Belt Sanders vs. Drum Sanders On Hardwood Floors


Hi. I just bought and read your article on how to sand a floor without leaving machine marks. I am in the final stages of having a new, solid 3/4 inch white oak floor installed throughout the main floor of my house. I am not attempting to do any of it myself, and have hired someone who came very highly recommended and who does many high-end homes in this area (San Diego, CA).

My house is just an ordinary one but of course I want a nice floor. This guy has been doing floors for 25 years, and his father and grandfather before him; but it surprised me that he used circular sanders for every stage of the process, finishing with a 120-grit screen, and I can clearly see millions of circular scratch marks over the entire surface of the floor when the light is at an angle. I mentioned this to him and he was very surprised, and said everyone does floors with this type of sander and no one had complained about it before. I notice in your article you assume a drum sander will be used; but for the final stages you do mention “screening”. In your method is this screening also done with a drum sander or with a circular sander? In your opinion when is it OK to use circular equipment, and even in the final stages how would you avoid the circular scratches?

My floor now has the second coat of oil-based polyurethane applied (there was no stain used) and the scratches are everywhere.

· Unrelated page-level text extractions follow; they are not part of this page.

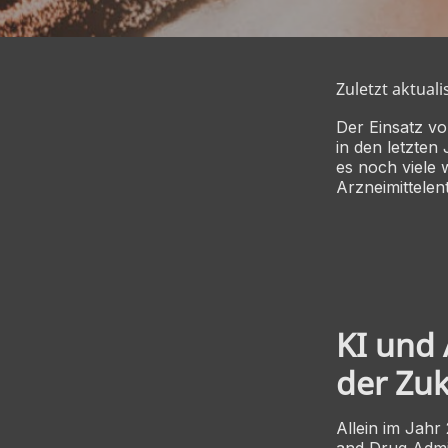
Zuletzt aktuali
Der Einsatz v
in den letzten
es noch viele 
Arzneimittelen
KI und 
der Zu
Allein im Jahr
and Drug Admin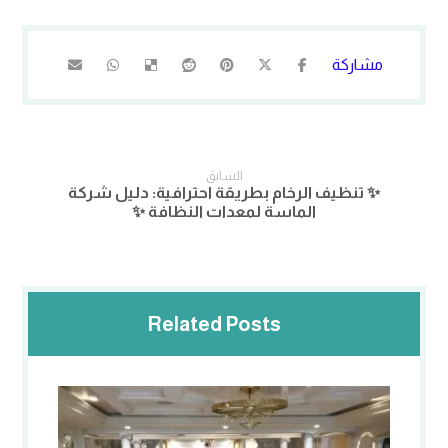
السابق
✨ تنظيف الرخام بطريقة احترافية: دليل شركة
الماسة لمعدات النظافة ✨
Related Posts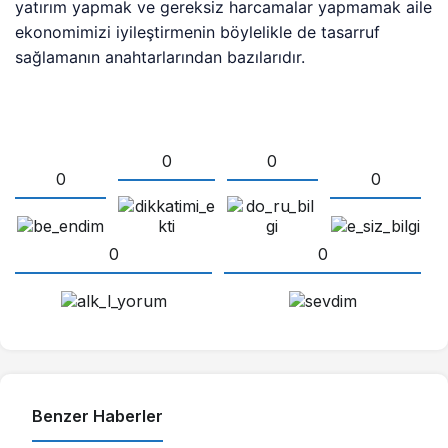
yatırım yapmak ve gereksiz harcamalar yapmamak aile
ekonomimizi iyileştirmenin böylelikle de tasarruf
sağlamanın anahtarlarından bazılarıdır.
0
0
0
0
0
0
Benzer Haberler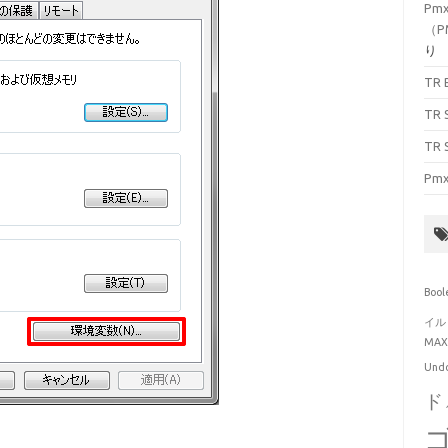
Pmx
（P
り
TR 
TR 
TR 
Pmx
Bool
イル
MA
Und
ド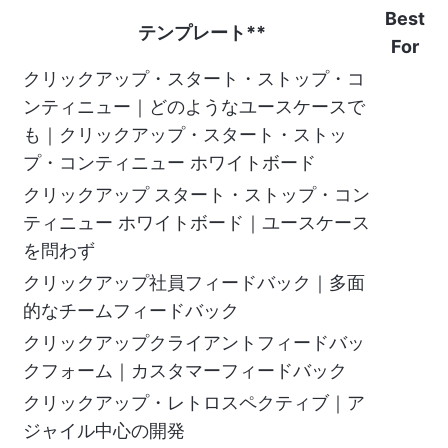
Best
テンプレート**
For
クリックアップ・スタート・ストップ・コ
ンティニュー｜どのようなユースケースで
も｜クリックアップ・スタート・ストッ
プ・コンティニュー ホワイトボード
クリックアップ スタート・ストップ・コン
ティニュー ホワイトボード｜ユースケース
を問わず
クリックアップ社員フィードバック｜多面
的なチームフィードバック
クリックアップクライアントフィードバッ
クフォーム｜カスタマーフィードバック
クリックアップ・レトロスペクティブ｜ア
ジャイル中心の開発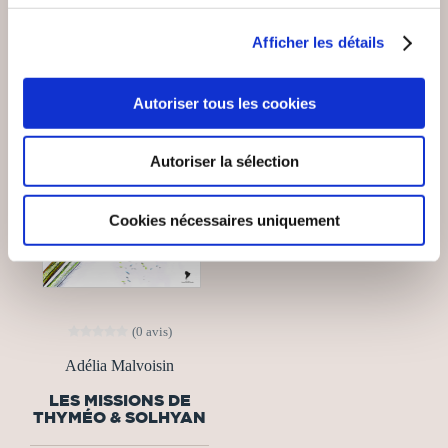
Afficher les détails
Autoriser tous les cookies
Autoriser la sélection
Cookies nécessaires uniquement
(0 avis)
Adélia Malvoisin
LES MISSIONS DE
THYMÉO & SOLHYAN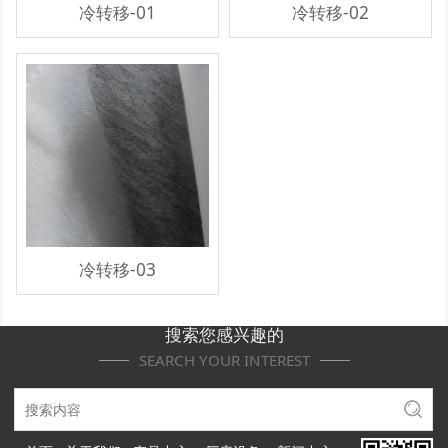
冷转移-01
冷转移-02
冷转移-03
搜索您感兴趣的
SEARCH YOUR INTEREST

How is that possible with 120-grit? Thanks Debbie


Dear Debbie, I know of NO professional floor sander in my area (Greater Toronto-about 6 million people) that uses a buffer (also called floor maintenance machines) to intially sand the floor. We will ALWAYS use a drum (or a belt) sander to level the floor and take it down to the final polishing of the wood. This is because, as you can see in the article’s pics the sandpaper travels WITH the grain of the wood. A well tuned drum sander leaves no marks in the wood.

And as the article goes on to suggest, we only use the buffer with screen (100 grit) to do a final light polishing of the wood surface. In fact this is mostly done to blend in the edger marks with the middle of the floor. Or to remove any egder marks in a cross laid hallway. In the extreme case when there are severe chatter marks in the floor would we consider using a large sandpaper disk (100 grit also) to remove these errant marks. Then we return to the screen to remove even the sanding disks marks.

A screen is simply an arbrasive nylon mesh disk that fits under the buffer. I’m including pics of the buffer in use and the screen. The buffer and screen are also used to smooth out the finish between coats. And even then we use fine screen, somewhat worn, so no circular marks show in EVEN in the finish.

Here is the URL of a fairly new machine that some pros are going to be tempted to use to sand floors. The have their place when doing the final wood polishing of parquet floors. But others will want to use these machines for sanding (and creating circular marks) in strip floors. Go figure.

The finished wood floor should look as good (better really no “over-wood”) as a prefinished floor. No machine marks should be visible at all if the floor mechanic is doing his job correctly with the proper equipment. I hate to say this, but I’ve seen guys doing floors the wrong way ALL thier lives, with no improvement. I’ll bet you didn’t go over to see some of his “custom jobs” like I suggested in my article How to Choose a Flooring Contractor” free in the How To section of this site.

If he has sanded the floor with aggressive screen or sandpaper disks, no fine sanding with these same disks will remove the marks. The marks are just too random and embedded into the wood surface. I hate to say this, but you’ll have to have the floor done all over again, by someone that does know what they are doing, and has the proper equipment.

Before you ask, no, there is no one I can recommend in your area, I only talk about products and methods. People change (or not). Find the guys who will use the best methods, and the job will go swimmingly this time. Oh, and good for you for reading what is a really technical article, just to find out how the work is really supposed to be done. I hope this has helped.